/GEIN

Primary LanguagePythonMIT LicenseMIT

This code is for reviewing of the paper titled 'Graph-Enhanced Interest Network for CTR Prediction', which has being submitted to the International World Wide Web Conference 2024 (WWW’24).

The complete code will be updated after the paper is accepted.

CTR_GNN

This is an innovative program of ctr with gnn.

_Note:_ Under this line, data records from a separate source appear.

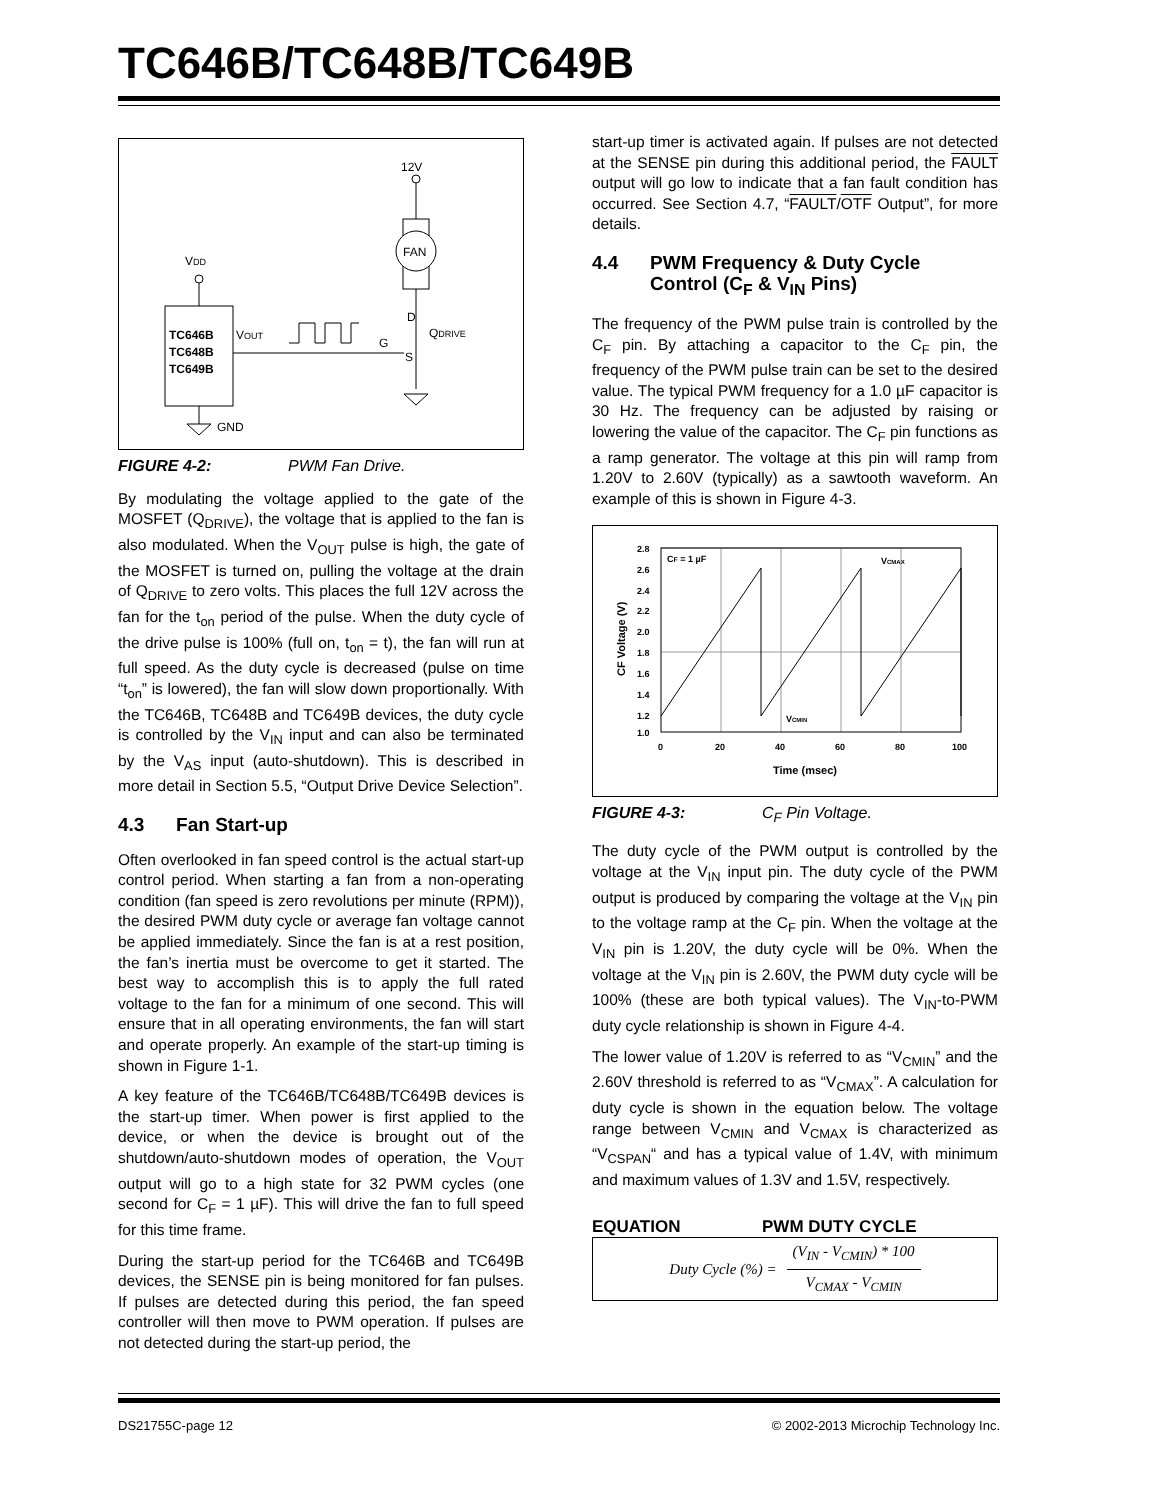TC646B/TC648B/TC649B
12V
FAN
D
QDRIVE
S
G
VDD
TC646B
TC648B
TC649B
VOUT
GND
FIGURE 4-2: PWM Fan Drive.
By modulating the voltage applied to the gate of the MOSFET (Q<sub>DRIVE</sub>), the voltage that is applied to the fan is also modulated. When the V<sub>OUT</sub> pulse is high, the gate of the MOSFET is turned on, pulling the voltage at the drain of Q<sub>DRIVE</sub> to zero volts. This places the full 12V across the fan for the t<sub>on</sub> period of the pulse. When the duty cycle of the drive pulse is 100% (full on, t<sub>on</sub> = t), the fan will run at full speed. As the duty cycle is decreased (pulse on time “t<sub>on</sub>” is lowered), the fan will slow down proportionally. With the TC646B, TC648B and TC649B devices, the duty cycle is controlled by the V<sub>IN</sub> input and can also be terminated by the V<sub>AS</sub> input (auto-shutdown). This is described in more detail in Section 5.5, “Output Drive Device Selection”.
4.3 Fan Start-up
Often overlooked in fan speed control is the actual start-up control period. When starting a fan from a non-operating condition (fan speed is zero revolutions per minute (RPM)), the desired PWM duty cycle or average fan voltage cannot be applied immediately. Since the fan is at a rest position, the fan’s inertia must be overcome to get it started. The best way to accomplish this is to apply the full rated voltage to the fan for a minimum of one second. This will ensure that in all operating environments, the fan will start and operate properly. An example of the start-up timing is shown in Figure 1-1.
A key feature of the TC646B/TC648B/TC649B devices is the start-up timer. When power is first applied to the device, or when the device is brought out of the shutdown/auto-shutdown modes of operation, the V<sub>OUT</sub> output will go to a high state for 32 PWM cycles (one second for C<sub>F</sub> = 1 µF). This will drive the fan to full speed for this time frame.
During the start-up period for the TC646B and TC649B devices, the SENSE pin is being monitored for fan pulses. If pulses are detected during this period, the fan speed controller will then move to PWM operation. If pulses are not detected during the start-up period, the
start-up timer is activated again. If pulses are not detected at the SENSE pin during this additional period, the FAULT output will go low to indicate that a fan fault condition has occurred. See Section 4.7, “FAULT/OTF Output”, for more details.
4.4 PWM Frequency & Duty Cycle
Control (C<sub>F</sub> & V<sub>IN</sub> Pins)
The frequency of the PWM pulse train is controlled by the C<sub>F</sub> pin. By attaching a capacitor to the C<sub>F</sub> pin, the frequency of the PWM pulse train can be set to the desired value. The typical PWM frequency for a 1.0 µF capacitor is 30 Hz. The frequency can be adjusted by raising or lowering the value of the capacitor. The C<sub>F</sub> pin functions as a ramp generator. The voltage at this pin will ramp from 1.20V to 2.60V (typically) as a sawtooth waveform. An example of this is shown in Figure 4-3.
2.8
2.6
2.4
2.2
2.0
1.8
1.6
1.4
1.2
1.0
0
20
40
60
80
100
Time (msec)
CF = 1 µF
VCMAX
VCMIN
CF Voltage (V)
FIGURE 4-3: C<sub>F</sub> Pin Voltage.
The duty cycle of the PWM output is controlled by the voltage at the V<sub>IN</sub> input pin. The duty cycle of the PWM output is produced by comparing the voltage at the V<sub>IN</sub> pin to the voltage ramp at the C<sub>F</sub> pin. When the voltage at the V<sub>IN</sub> pin is 1.20V, the duty cycle will be 0%. When the voltage at the V<sub>IN</sub> pin is 2.60V, the PWM duty cycle will be 100% (these are both typical values). The V<sub>IN</sub>-to-PWM duty cycle relationship is shown in Figure 4-4.
The lower value of 1.20V is referred to as “V<sub>CMIN</sub>” and the 2.60V threshold is referred to as “V<sub>CMAX</sub>”. A calculation for duty cycle is shown in the equation below. The voltage range between V<sub>CMIN</sub> and V<sub>CMAX</sub> is characterized as “V<sub>CSPAN</sub>“ and has a typical value of 1.4V, with minimum and maximum values of 1.3V and 1.5V, respectively.
EQUATION PWM DUTY CYCLE
Duty Cycle (%) = (V<sub>IN</sub> - V<sub>CMIN</sub>) * 100 V<sub>CMAX</sub> - V<sub>CMIN</sub>
DS21755C-page 12
© 2002-2013 Microchip Technology Inc.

This code is based on tgin (https://github.com/alibaba/tgin) which is an inheritance from DMIN (https://github.com/mengxiaozhibo/DMIN).

Usage

python script/train.py [hyperparams]

Hyperparams list:

  • --train: to train the model
  • --test: to test the model
  • --shuffle: shuffle the dataset before training each epoch
  • --seed [value]: random seed
  • --model [value]: model name, eg --model GEIN
  • --dataset [value]: name of dataset folder, eg --dataset elec_c2c
  • --device [value]: gpu id, -1 for cpu
  • --num_prod 6: set the number of neighbors of each behavior to 6
  • --mask_ratio [value]: ratio of behavior mask augmentation for contrastive learning
  • --drop_ratio [value]: ratio of feature dropout augmentation for contrastive learning
  • --sub_ratio [value]: ratio of behavior substitude augmentation for contrastive learning
  • --ssl_weight [value]: weight of contrastive learning loss
  • --use_projector_head: use projector head for contrastive learning
  • --iters [value]: training epochs
  • --valid_batch [value]: batch number to begin model evaluation on valid dataset
  • --lr [value]: learning rate
  • --maxlen [value]: max length of user behavior sequence
  • --batch_size [value]: batch size

For example:

python script/train.py --test --model GEIN --dataset elec_c2c --num_prod 6 --mask_ratio 0.1 --drop_ratio 0.0 --sub_ratio 0.2 --seed 3 --iters 1 --valid_batch 2400 --maxlen 20 --lr 0.002 --batch_size 128

Required Packages

  • python 3.6.13
  • tensorflow==1.15.0

Data Process

To build the dataset for DMINI2I/DMINC2C/DMINC2C_SSL models, please follow these steps:

  • Modify the data_path variable in the script/dataset_process/process_c2c.py file at line 28 to the folder location of your dataset.
  • Modify the processed_path variable in the same file at line 29 to the location where you want to save the processed dataset.
  • Finally, run the following command in your terminal or command prompt:
script/dataset_process/process_c2c.py

To build the dataset for GEIN, follow these additional steps:

  • Based on the previous steps, modify the original_path and data_path variables in the script/dataset_process/process_factor.py file at lines 355 and 356. Set original_path to the path of your original dataset and data_path to the location where you save the processed dataset. Run the following command in your terminal or command prompt:
python script/dataset_process/process_factor.py